# [Written task]
If a record contains a picture, skip the picture and transcribe the rest exactly.

# [Listed records]
-- Opening Marker --

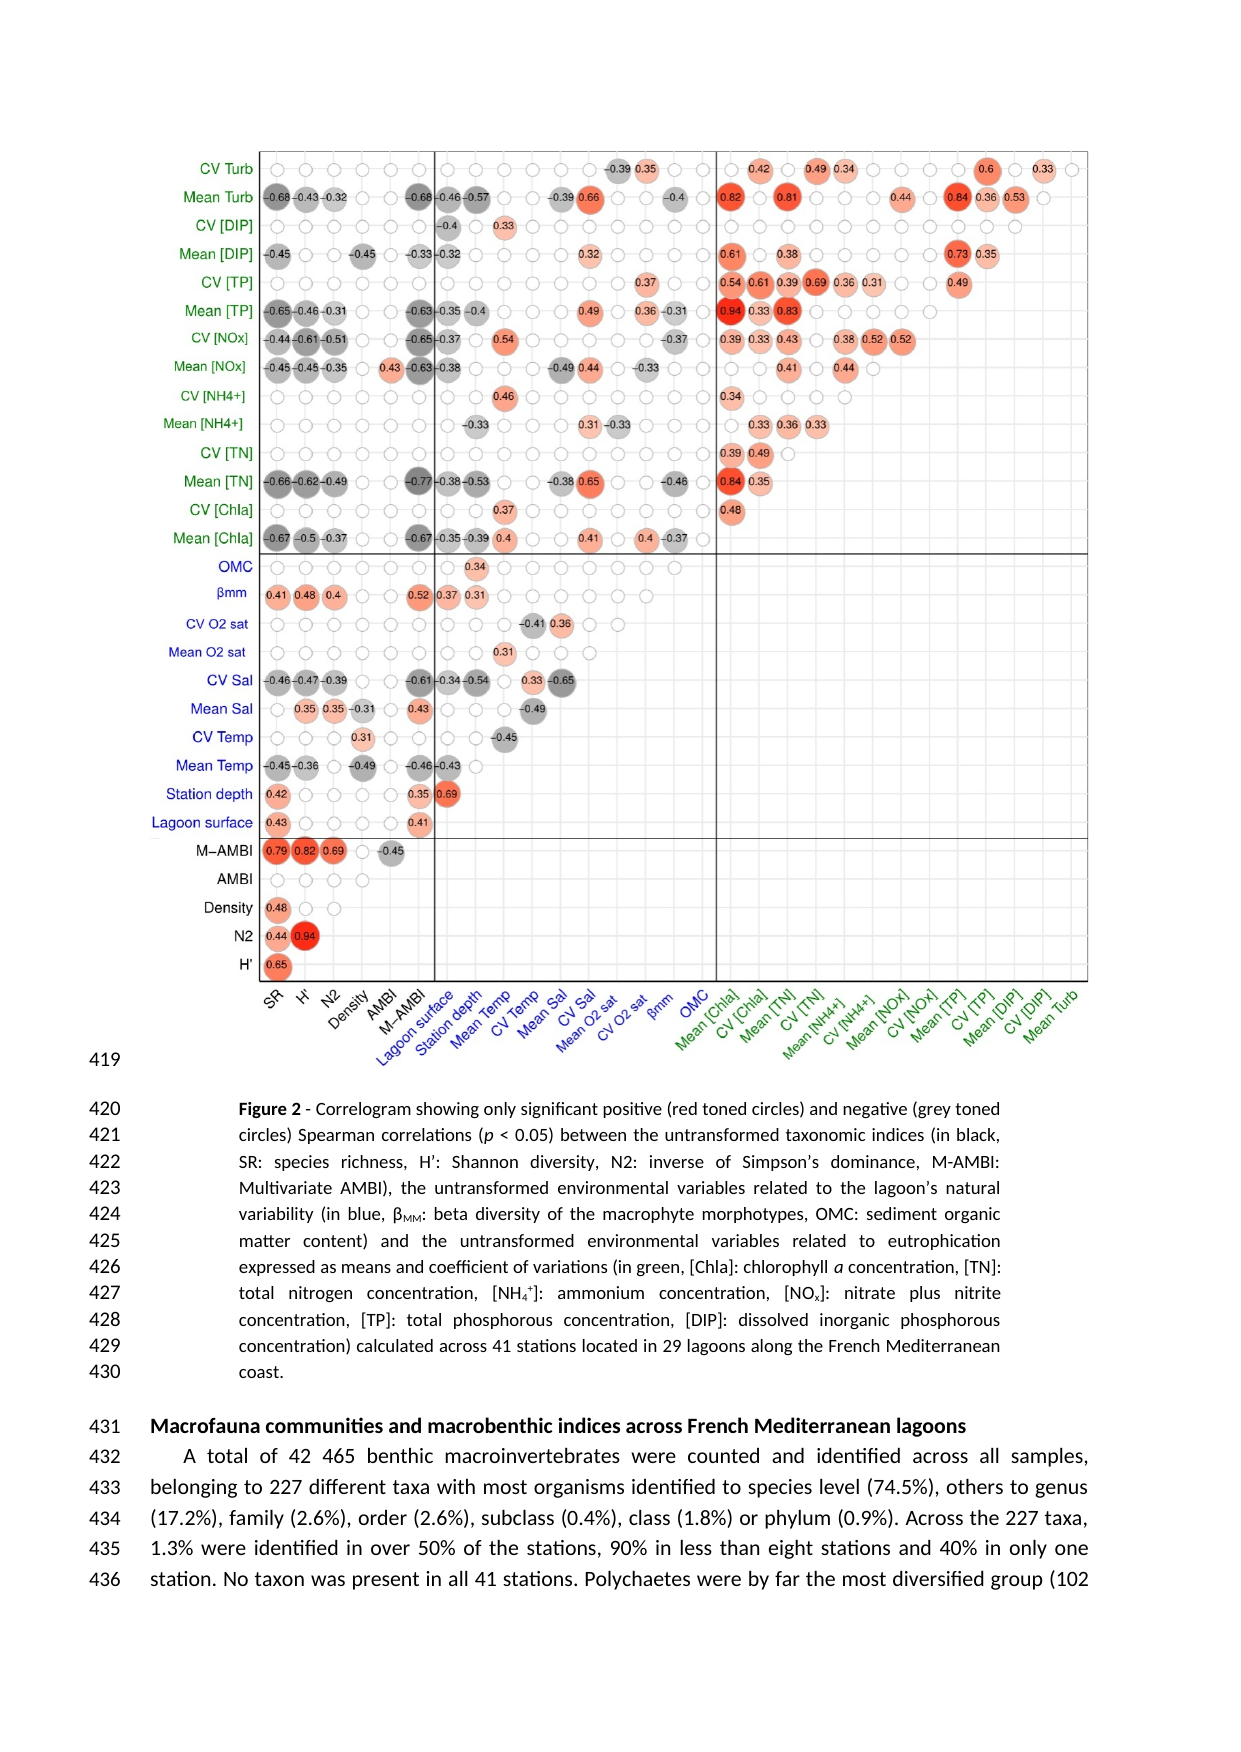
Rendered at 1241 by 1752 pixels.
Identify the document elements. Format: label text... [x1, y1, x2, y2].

text Figure 2 - Correlogram showing only significant positive (red toned circles) and negative (grey toned circles) Spearman correlations (p < 0.05) between the untransformed taxonomic indices (in black, SR: species richness, H’: Shannon diversity, N2: inverse of Simpson’s dominance, M-AMBI: Multivariate AMBI), the untransformed environmental variables related to the lagoon’s natural variability (in blue, βMM: beta diversity of the macrophyte morphotypes, OMC: sediment organic matter content) and the untransformed environmental variables related to eutrophication expressed as means and coefficient of variations (in green, [Chla]: chlorophyll a concentration, [TN]: total nitrogen concentration, [NH4+]: ammonium concentration, [NOx]: nitrate plus nitrite concentration, [TP]: total phosphorous concentration, [DIP]: dissolved inorganic phosphorous concentration) calculated across 41 stations located in 29 lagoons along the French Mediterranean coast. [239, 1097, 1002, 1383]
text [150, 1443, 1090, 1592]
picture [150, 150, 1090, 1066]
text Macrofauna communities and macrobenthic indices across French Mediterranean lagoons [150, 1412, 1090, 1439]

-- Closing Marker --

# [Response]
Rendered at 1241 by 1752 pixels.
Identify the document elements. Format: label text... [x1, y1, x2, y2].

text Figure 2 - Correlogram showing only significant positive (red toned circles) and negative (grey toned circles) Spearman correlations (p < 0.05) between the untransformed taxonomic indices (in black, SR: species richness, H’: Shannon diversity, N2: inverse of Simpson’s dominance, M-AMBI: Multivariate AMBI), the untransformed environmental variables related to the lagoon’s natural variability (in blue, βMM: beta diversity of the macrophyte morphotypes, OMC: sediment organic matter content) and the untransformed environmental variables related to eutrophication expressed as means and coefficient of variations (in green, [Chla]: chlorophyll a concentration, [TN]: total nitrogen concentration, [NH4+]: ammonium concentration, [NOx]: nitrate plus nitrite concentration, [TP]: total phosphorous concentration, [DIP]: dissolved inorganic phosphorous concentration) calculated across 41 stations located in 29 lagoons along the French Mediterranean coast. [239, 1097, 1002, 1383]
text [150, 1443, 1090, 1592]
picture [150, 150, 1090, 1066]
text Macrofauna communities and macrobenthic indices across French Mediterranean lagoons [150, 1412, 1090, 1439]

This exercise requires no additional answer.